Over the years, Abilenians have seen some great local businesses come and go. Many who have lived in the Key City for a long time can point out the old buildings and locations, and quickly identify what business used to operate from those spots. Here is our list of places that have closed down, but will always have a fond (some more fond than others) place in our hearts.

  • Big 5 Sporting Goods

    The sporting goods store located on South Danville between 14th and 27th Streets closed in May 2012 to the surprise of loyal customers. Before moving, one of the chain's managers mentioned the possibility of moving back to Abilene in the future, but in a different location. He mentioned that being located on a one-way street was a challenge that the store could not overcome, and that a return to the Key City would require a location that had easier accessibility.

    Rudy Fernandez
  • Thompson's Kountry Fried Chicken

    That giant "Thompson's Kountry Fried Chicken" bucket hung in the sky in front of the North 1st Street store for nearly 2 decades, but the chicken and barbecue joint closed suddenly in April 2012. Some miss the fried chicken, others the barbecue sandwiches. I miss both, and all the great sides like fried okra, mashed potatoes and their great wedge-cut fries. My mouth is watering just thinking about it.


    Photo By Dave Wheaton
  • Mack Eplen’s Drivateria

    Mack's goes back a ways.
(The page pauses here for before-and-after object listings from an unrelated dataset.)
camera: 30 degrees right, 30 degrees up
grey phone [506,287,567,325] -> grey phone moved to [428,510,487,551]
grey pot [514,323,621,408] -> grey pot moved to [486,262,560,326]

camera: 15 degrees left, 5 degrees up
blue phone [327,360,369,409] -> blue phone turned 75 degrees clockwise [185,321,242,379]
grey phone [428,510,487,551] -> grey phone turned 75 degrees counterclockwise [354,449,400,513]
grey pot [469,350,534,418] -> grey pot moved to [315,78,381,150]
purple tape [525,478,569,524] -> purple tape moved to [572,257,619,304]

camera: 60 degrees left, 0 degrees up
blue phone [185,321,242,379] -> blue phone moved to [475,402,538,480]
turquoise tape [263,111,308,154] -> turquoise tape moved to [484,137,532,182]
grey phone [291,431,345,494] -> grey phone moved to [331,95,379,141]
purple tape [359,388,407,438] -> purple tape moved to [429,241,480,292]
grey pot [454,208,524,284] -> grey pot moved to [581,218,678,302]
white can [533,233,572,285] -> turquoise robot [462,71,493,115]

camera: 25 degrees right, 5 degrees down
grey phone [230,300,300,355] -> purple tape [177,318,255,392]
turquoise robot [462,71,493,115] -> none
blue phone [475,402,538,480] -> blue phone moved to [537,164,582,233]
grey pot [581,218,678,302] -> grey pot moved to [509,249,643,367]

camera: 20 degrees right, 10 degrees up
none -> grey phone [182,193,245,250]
Square burgers were a highlight of the menu, as well as the delicious deserts. But Abilenians on the other side of 55 no doubt remember the Drivateria at North 1st and Shelton as the cruising spot. Arrow Ford has occupied the building as its "Loan Arranger" location for several years, but kudos to them for maintaining the classic feel, and the integrity of the Mack Elpen's legacy. The inside of the building still takes on the feel of a classic diner, with lots of memorabilia to jar your memory of the days of old.

    Photo By Dave Wheaton
  • TG&Y

    Before dollar stores, there were five and dimes like TG&Y. Abilene had two of these Oklahoma-based chains. One was at the Westgate Mall (also gone), and one on South 14th. These places were kid magnets, because they were always stocked with the coolest toys. Moms loved these stores because they had pretty much everything else you could imagine needing in a pinch. TG&Y's have been out of business since 2001, but the fond memories live on.

  • The Upstairs Club

    Exclusively a rock club in the 1970's, this was a unique establishment in Abilene. Getting in required a membership and ID, and getting out required careful navigation of the steep, narrow stairs (that were somehow steeper and narrower than when you entered The Upstairs Club). Overall, the club was uncomfortable with it's low ceilings and , but if you were a fan of loud rock music, it was by far the best place in town.

    Photo By Randy Jones
  • Harold’s Bar-B-Q

    This was Abilene's best kept, and proudest secret. Most anyone would tell you that the small restaurant on the corner of North 13th and Walnut was simply something you'd have to experience to fully appreciate. Some BBQ joints pride themselves on their sauce. Some offer only the best quality brisket, ribs, sausage or chicken. Others will brag that they have the best cornbread. But Harold's had all of that. And with the owner himself always there to joke around with the regulars or even belt out a tune for all to hear, the atmosphere was perfect. No wonder there was always a line out the door.

    Photo By Dave Wheaton
  • Gardski's Loft

    Until recently, the vacant space between Pam's Pets and Creative Cakes on North 1st Street still had remnants of a restaurant, once among the best, hippest eating establishments in Abilene. During its heyday, Gardski's sported a green store front. Faded red "Steakhouse and Bar" letters still showed over the white painted wood storefront. It has since been cleaned up and there is little evidence of the restaurant that featured a bar in the front, great dining in the back and almost certainly a wait if you wanted to eat there. Gardski's featured a great combination of hip atmosphere (skylight/atrium in the middle of the room) and "must have" menu items that made your wait worth it.

    Photo By Dave Wheaton
  • Tony's Pizza Cave / Crystal's Pizza

    Originally Tony's Pizza Cave (featuring an actual 'cave' front entrance), this restaurant on South 1st Street later turned into Crystal's Pizza.

    Crystal's Pizza boasted great food, but was equally well known for its atmosphere. Some say it was like stepping into a time machine, and walking into an old-time amusement arcade.

    Photo By Dave Wheaton
  • Don Enrique's

    It was Zentner's, and then Zentner's Daugher Steakhouse for nearly 60 years when the Hogenda's bought the building on Sayles and S. Danville and began specializing in Mexican food 2007. The restaurant had been  closed for an extended period on one other occasion since then, and appears to have shut down for good now. I liked the fact that it was a family restaurant, but still had a bar in the back (and $1 margaritas) that never got in the way of taking the kids out to eat.